Spanish Version of Food Pyramid Released
MIAMI – Alarmed by the high rate of obesity among Hispanics, the U.S. Department of Agriculture released its first Spanish translation Wednesday of the food pyramid, the government's handy guide to good nutrition.
"MiPiramide: Pasos Hacia Una Mejor Salud" is the counterpart to the USDA's "MyPyramid: Steps to a Healthier You." Among other things, "grains" have become "granos," and "meat and beans" are "carnes y frijoles" on the diagram of the major food groups.
The nation's Hispanic population is booming, and almost three out of every four Hispanic adults in the U.S. are overweight, according to a 2002 report in the Journal of the American Medical Association. Two out of three U.S. adults overall are overweight.
"Obesity has reached epidemic proportions in the United States, especially in children and adolescents. Those statistics are even more alarming among Latin populations," Roberto Salazar, administrator for the USDA's food and nutrition service, said in Spanish at a news conference.

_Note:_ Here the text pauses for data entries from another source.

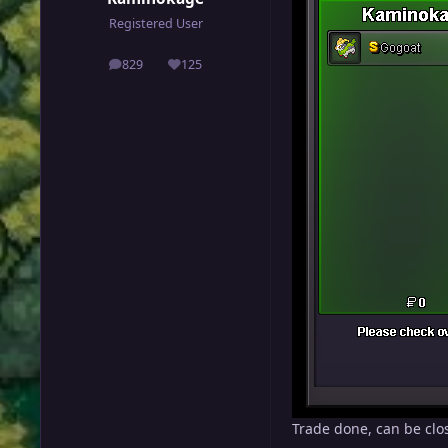
Registered User
829
125
posts
Reputation
Trade done, can be clo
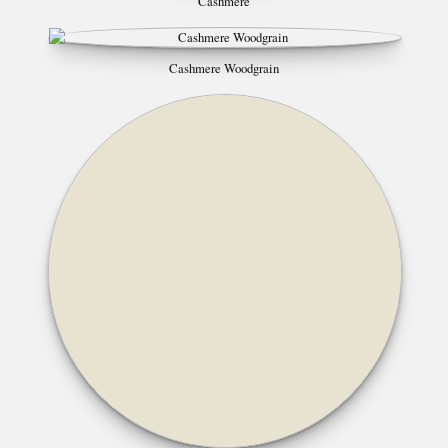
Cashmere
Cashmere Woodgrain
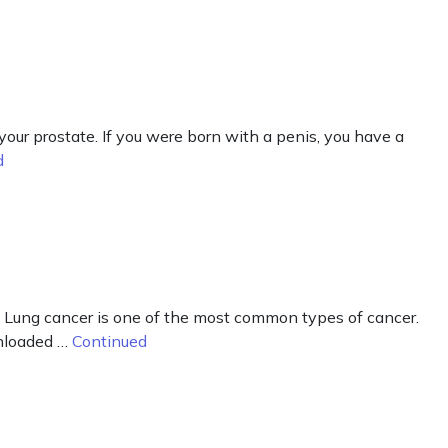
our prostate. If you were born with a penis, you have a
d
 Lung cancer is one of the most common types of cancer.
wnloaded …
Continued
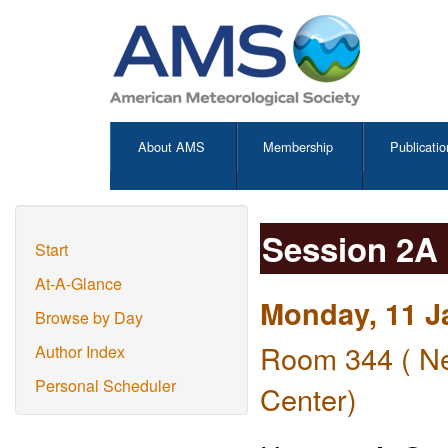
About AMS
Membership
Publicatio
Session 2A
Start
At-A-Glance
Monday, 11 J
Browse by Day
Room 344 ( Ne
Author Index
Personal Scheduler
Center)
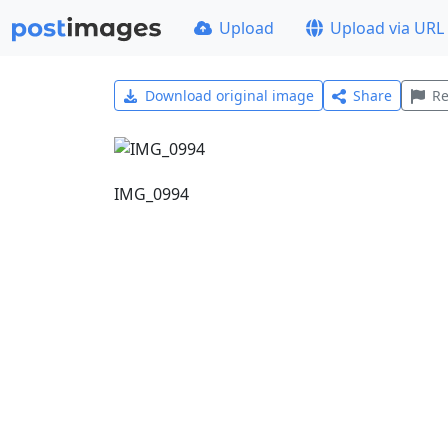
Upload
Upload via URL
Download original image
Share
Re
IMG_0994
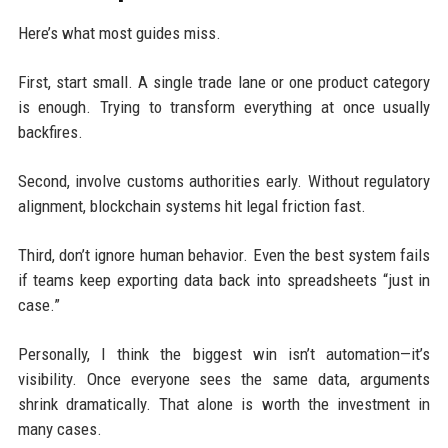
Here’s what most guides miss.
First, start small. A single trade lane or one product category
is enough. Trying to transform everything at once usually
backfires.
Second, involve customs authorities early. Without regulatory
alignment, blockchain systems hit legal friction fast.
Third, don’t ignore human behavior. Even the best system fails
if teams keep exporting data back into spreadsheets “just in
case.”
Personally, I think the biggest win isn’t automation—it’s
visibility. Once everyone sees the same data, arguments
shrink dramatically. That alone is worth the investment in
many cases.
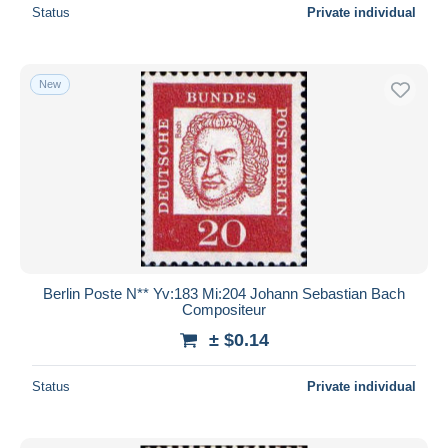
Status
Private individual
New
Berlin Poste N** Yv:183 Mi:204 Johann Sebastian Bach
Compositeur
± $0.14
Status
Private individual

The government unveiled"MyPyramid" in April, overhauling the food pyramid first introduced in 1992.
The 1992 pyramid had food groups arranged in horizontal layers, with the foods that should be eaten more frequently along the bottom. The newer pyramid has categories of foods represented vertically in a rainbow of colors, and a running figure scaling the pyramid to represent the importance of exercise.
Now, all the new graphics and the USDA's site http://www.mypyramid.gov are available in Spanish, and handouts and other materials have also been translated.
In September, officials launched a version of the pyramid targeted at children, and the materials have also been translated into Braille. The government has no plans to translate the information into any other languages, Salazar said.
The announcement was made in Miami because of its large Hispanic population and its many Hispanic media organizations.
According to USDA, there are 41.4 million Hispanics in the U.S., and they account for one out every seven people. By 2050, the Hispanic population is expected to reach 102.5 million people, or about one in four.
Florida is one of seven states with 1 million or more Hispanic residents, according to the 2000 Census. California and Texas top the list, followed by New York, Florida, Illinois, Arizona and New Jersey.